The Eastern psychology is not concerned with individual problems at all. It simply cuts the very root. The root is that we are identified with the mind; and we have to be separate from the mind, we have to know that we are separate, that we are a witness to the process of the mind – whether the mind is angry, greedy, sexual, violent, etcetera... whatsoever it is. It is not a question of how to solve violence. The question is how to become a watcher of the violence of the mind, how to be separate and aloof, how to stand by and just be a spectator of it. And a miracle starts happening: the moment you watch the mind, it loses all energy, because it is you who give it energy, and you can give it energy only when you are identified with it. When you say ‘I am the mind’ then you can give it energy. Only when you come so close can the mind take energy from you. When you say ‘I am not the mind’, the mind is there, impotent. The idea of anger will be there but it will be impotent; it cannot harm anybody and it will disperse soon, like smoke! Soon it will be gone.

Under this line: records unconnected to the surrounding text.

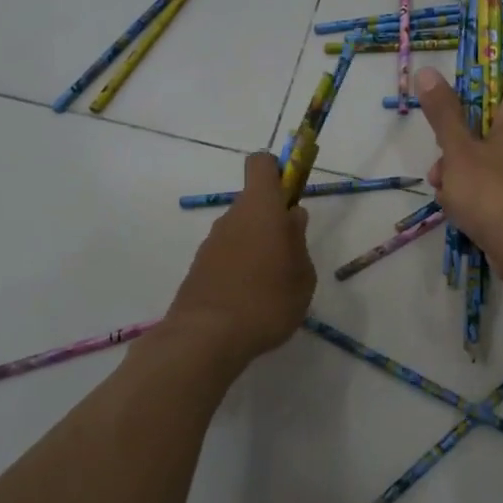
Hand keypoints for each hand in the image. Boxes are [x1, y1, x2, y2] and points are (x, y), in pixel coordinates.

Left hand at [165, 152, 316, 363]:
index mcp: (261, 208)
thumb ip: (299, 241)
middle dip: (274, 221)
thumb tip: (292, 217)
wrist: (206, 337)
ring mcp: (212, 242)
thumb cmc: (267, 301)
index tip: (292, 192)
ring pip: (242, 231)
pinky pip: (228, 255)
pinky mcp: (199, 267)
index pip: (261, 164)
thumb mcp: (302, 275)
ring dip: (258, 247)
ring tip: (273, 286)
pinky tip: (251, 300)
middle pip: (254, 203)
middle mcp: (232, 217)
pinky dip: (241, 268)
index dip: (278, 170)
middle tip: (292, 257)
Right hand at [415, 66, 502, 277]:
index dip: (473, 81)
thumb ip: (443, 111)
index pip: (501, 76)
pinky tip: (455, 207)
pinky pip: (491, 179)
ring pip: (483, 153)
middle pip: (485, 118)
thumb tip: (428, 71)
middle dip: (454, 137)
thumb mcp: (458, 149)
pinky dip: (471, 189)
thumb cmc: (492, 191)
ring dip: (456, 167)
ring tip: (442, 187)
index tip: (446, 98)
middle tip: (440, 152)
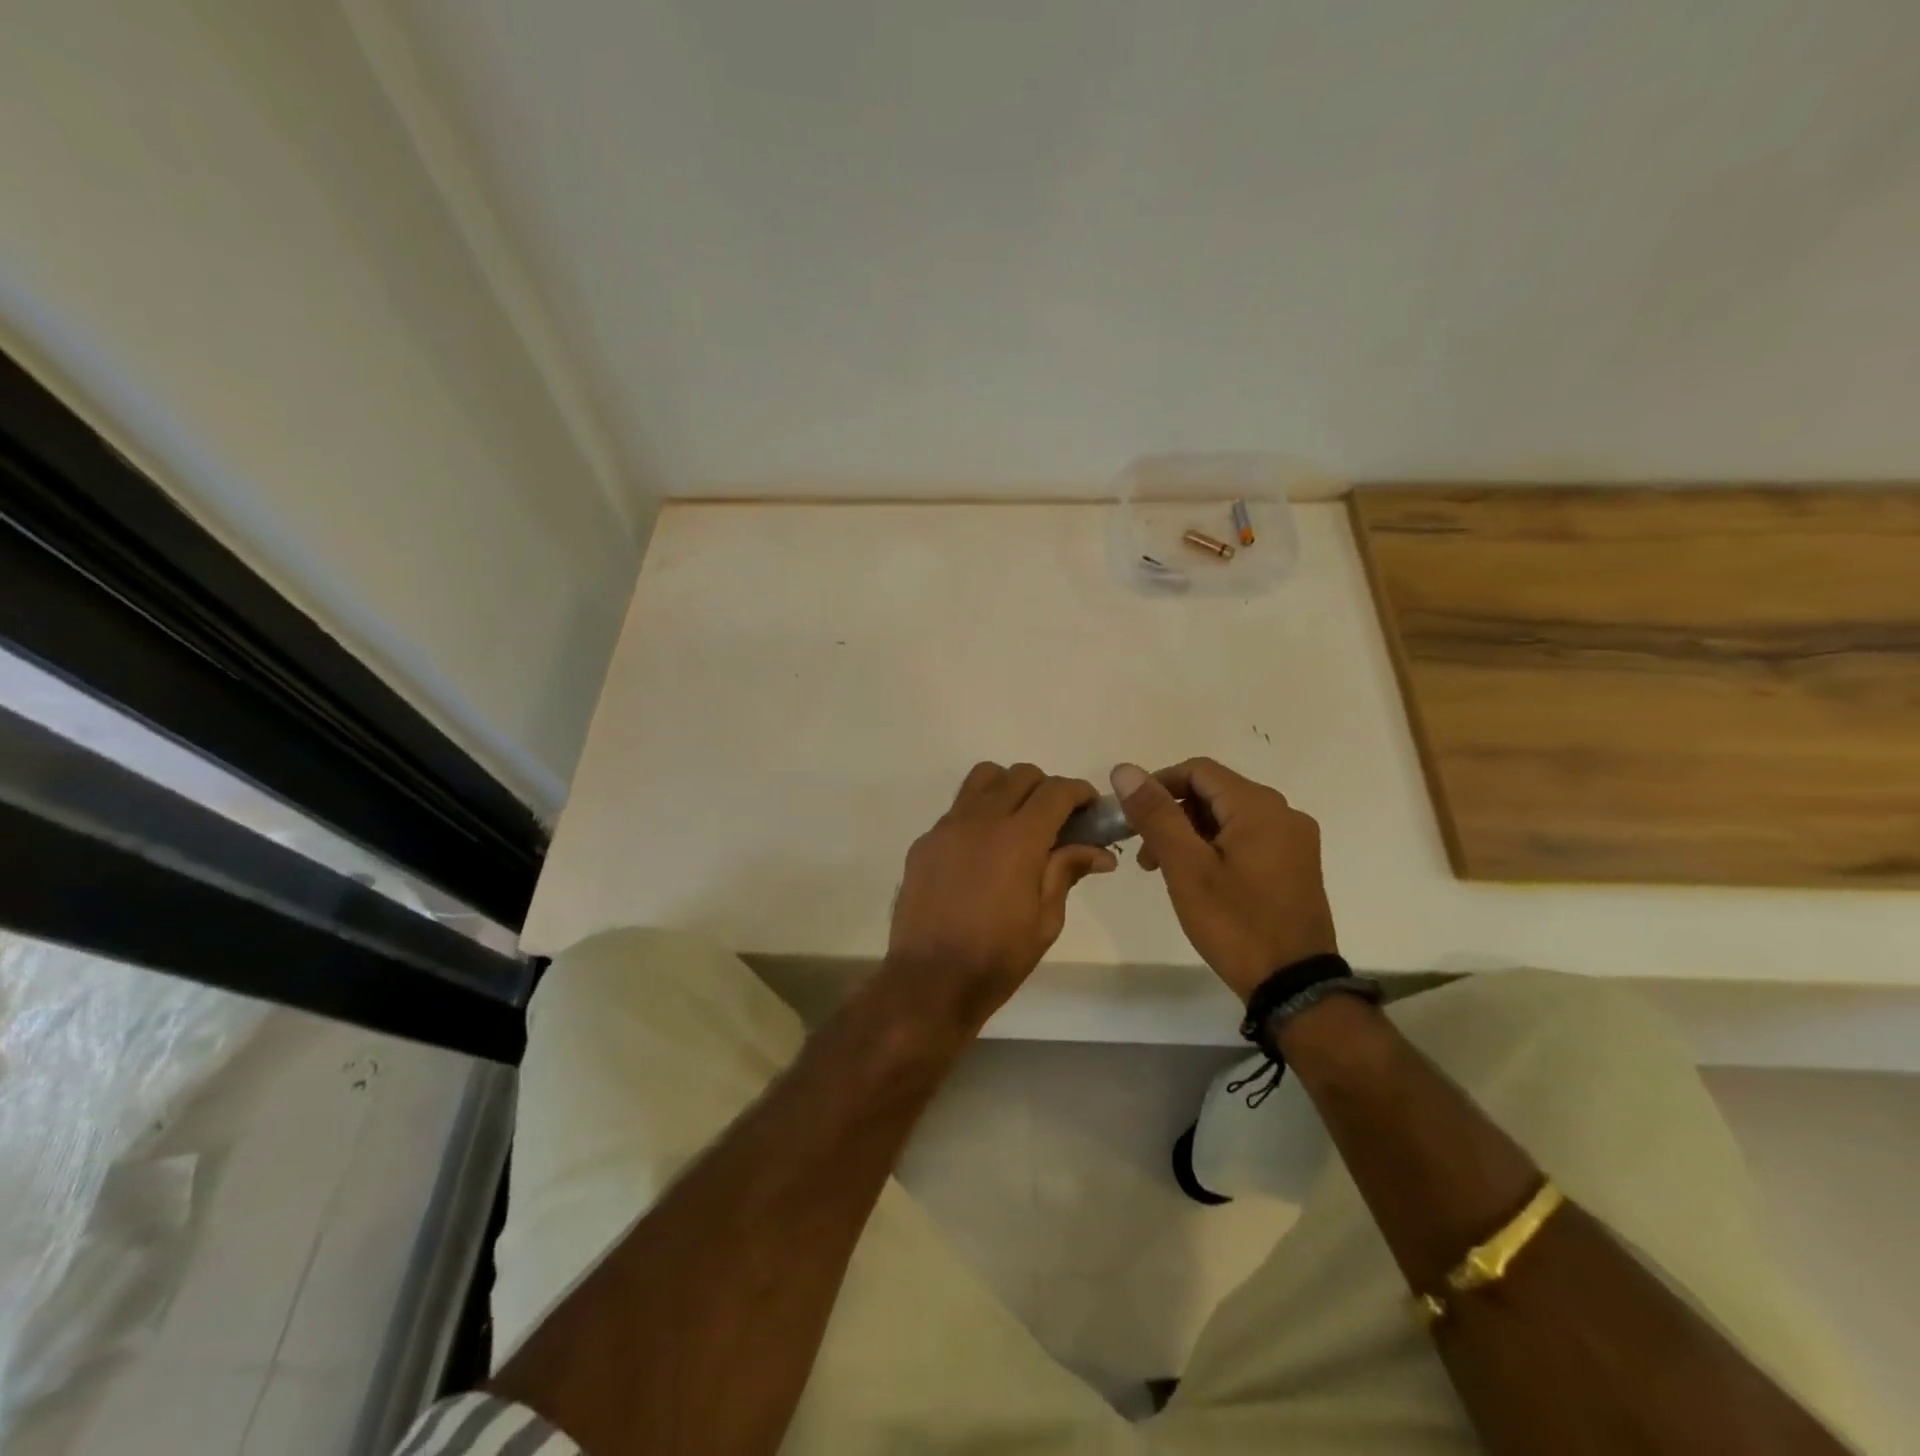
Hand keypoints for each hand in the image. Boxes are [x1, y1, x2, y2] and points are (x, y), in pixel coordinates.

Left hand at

Slowly slowly one has to learn the art of becoming aware, mindful, in each mood, in each state of mind. And once you have learned the knack of it, there is no need to go into psychoanalysis, no need to go into psychosynthesis either. By becoming separate from the mind you have dissolved all psychologies. And then Adler and Jung and Freud and Assagioli all look childish. Compared to a Buddha the whole modern psychology looks very childish, immature.
And the art of being a Buddha is very simple: become watchful of your mind. That is the way to cut yourself off – from the mind; that is contemplation, that is meditation. So this is going to be the method you have to work upon.